San Valentino era africano? A giudicare dall'entusiasmo dei cittadini del Burkina Faso verso il protettore degli innamorati diremmo di sì. Altro che affamati, diseredati, ammalati o perseguitati, gli africani di Amour, sexe et mobylette - passato ieri in concorso al Festival dei Popoli - sono soprattutto innamorati. E ci voleva una donna, la bolognese Maria Silvia Bazzoli, per cogliere il vero cuore pulsante del Continente Nero. Insieme all'etnologo Christian Lelong, la Bazzoli porta il suo 16mm all'interno di Koupela - un piccolo villaggio del Burkina Faso - per osservare, ascoltare e raccontare l'amore in tutte le sue declinazioni. Romantici di ogni età, che senza troppi pudori parlano della maniera di vivere i sentimenti, dei sogni che hanno fatto, delle "botte" che hanno prese, di un'amata lontana o di un fidanzato pericolosamente vicino.
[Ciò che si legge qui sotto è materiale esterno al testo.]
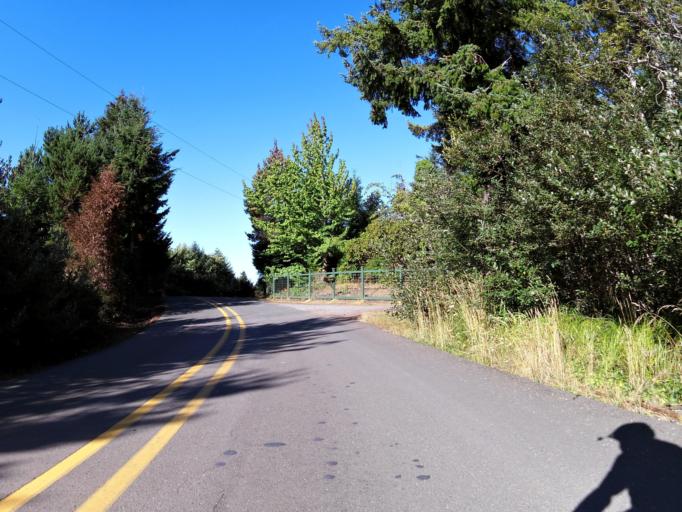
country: US
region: Oregon
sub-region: Coos County
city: Bandon
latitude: 43.0396
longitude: -124.4027
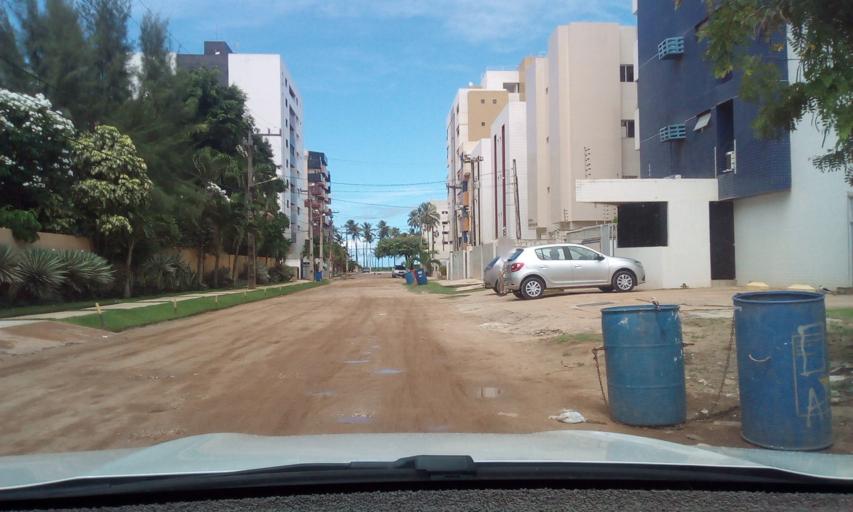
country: BR
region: Paraiba
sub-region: Cabedelo
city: Cabedelo
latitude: -7.0370
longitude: -34.8403
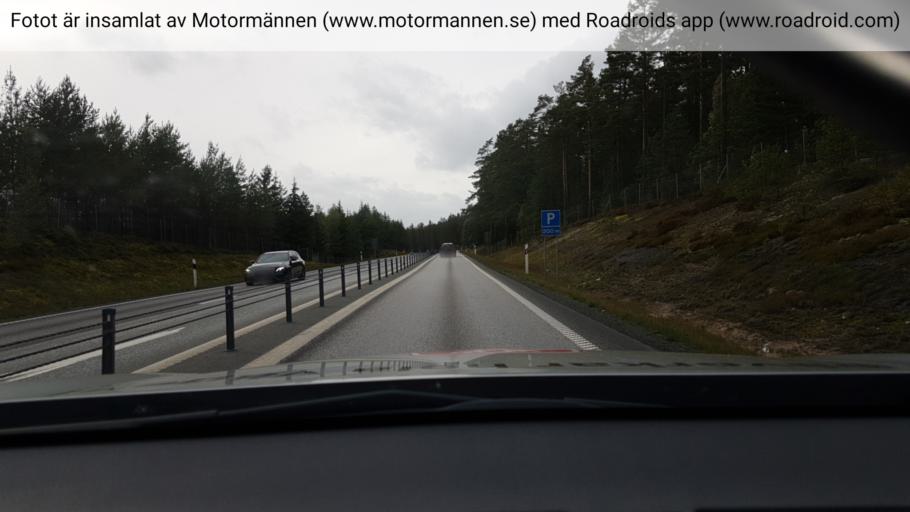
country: SE
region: Joenkoeping
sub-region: Jonkopings Kommun
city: Jonkoping
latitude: 57.7746
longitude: 14.0685
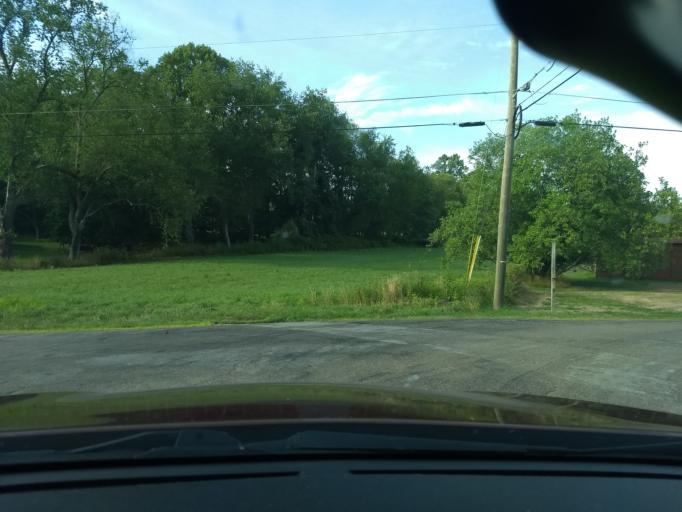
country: US
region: Pennsylvania
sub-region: Armstrong County
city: Freeport
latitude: 40.6666
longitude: -79.6632
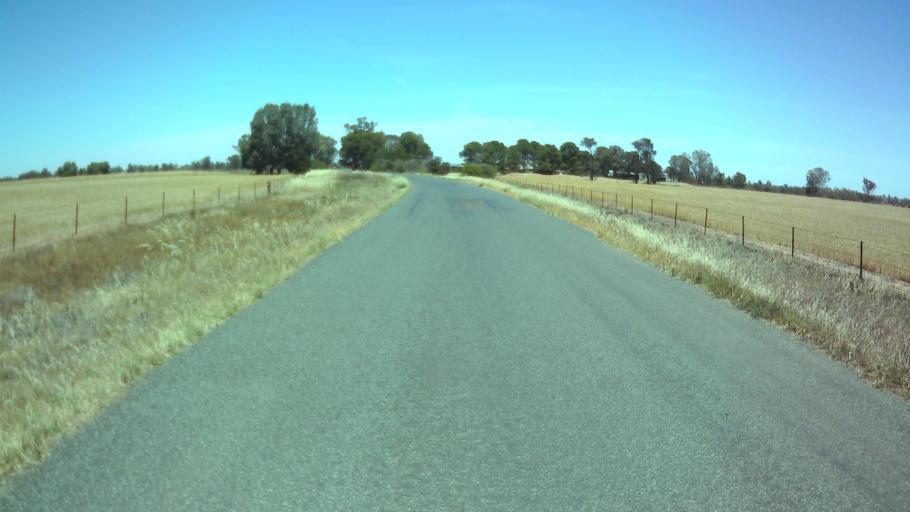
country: AU
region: New South Wales
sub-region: Weddin
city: Grenfell
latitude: -34.0447
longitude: 147.7844
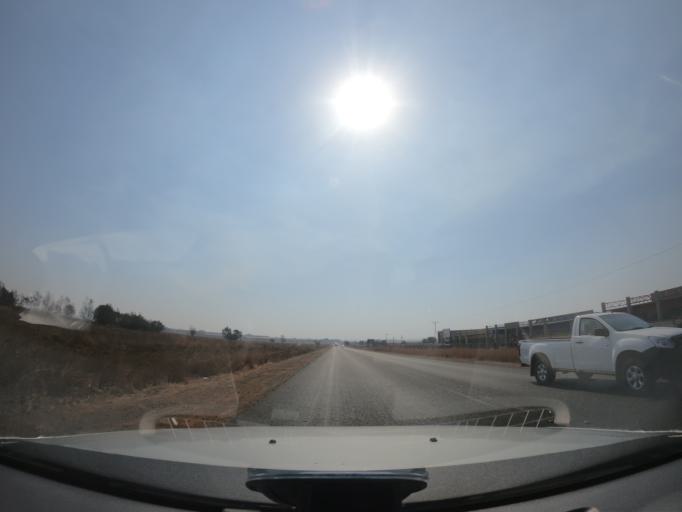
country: ZA
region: Mpumalanga
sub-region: Nkangala District Municipality
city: Middelburg
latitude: -25.8161
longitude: 29.4615
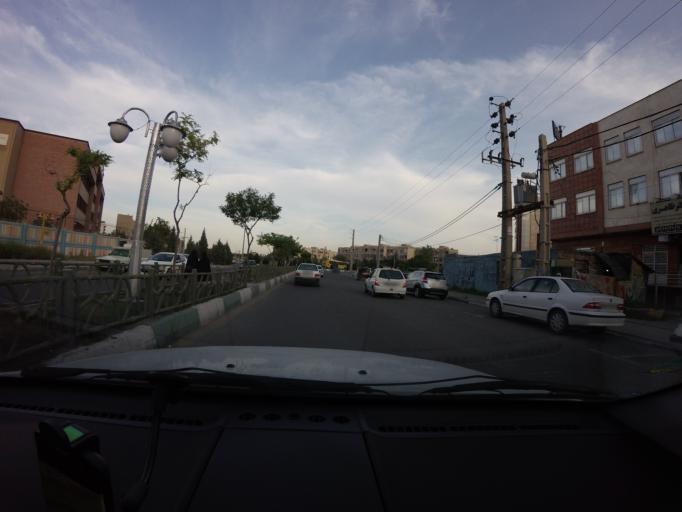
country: IR
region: Tehran
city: Eslamshahr
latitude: 35.5267
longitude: 51.2284
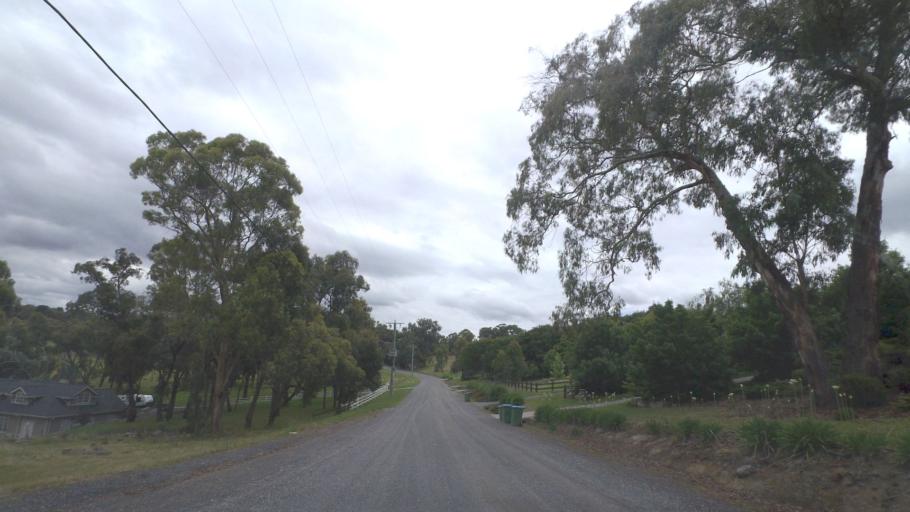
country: AU
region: Victoria
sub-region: Maroondah
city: Warranwood
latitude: -37.7660
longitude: 145.2443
Semplice (un microfono e la vita delle persone, nient'altro), pieno di musica e di gioia di vivere, Amour, Sexe et Mobilette è un tentativo, come sottolinea la sua autrice, di "disegnare l'immaginario amoroso in un Paese dalle complesse mutazione e alle prese con problematiche quali l'ordine sociale, la tradizione, la sessualità e il fantasma sempre incombente dell'Aids". E di mutazioni ne sta conoscendo parecchie anche l'Iraq del dopo Saddam raccontato da Kasim Abid in Live After the Fall. Tornato a Baghdad dopo un'assenza di quasi trent'anni, Abid ritrova il calore della famiglia, lo spirito inossidabile della vecchia mamma, le attese piene di speranze delle nipoti, e scopre come è cambiata la loro vita da quando il regime è caduto: "Ho voluto fare un film - dichiara l'autore - che si concentrasse sull'esperienza umana, che mostrasse che gli iracheni sono persone reali. E testimoniare come, cinque anni dopo la fine di Saddam, la realtà del mio popolo sia cambiata poco. Ogni giorno è una sfida enorme. Ogni cosa, come prendere i tuoi figli a scuola o comprare verdura al mercato, può essere estremamente pericolosa".
Abid ci lascia entrare senza diffidenze nelle case degli iracheni, ospiti ben accetti ai quali si può parlare con franchezza, permettendoci di scoprire lontani dal frastuono dei media come quel popolo stia vivendo la fine di un regime, l'occupazione americana, i presagi di un futuro avvolto ancora nella nebbia. Il valore testimoniale di Live After the Wall è indiscutibile, ma il modello è il reportage televisivo e la durata (155 min.) francamente troppo lunga.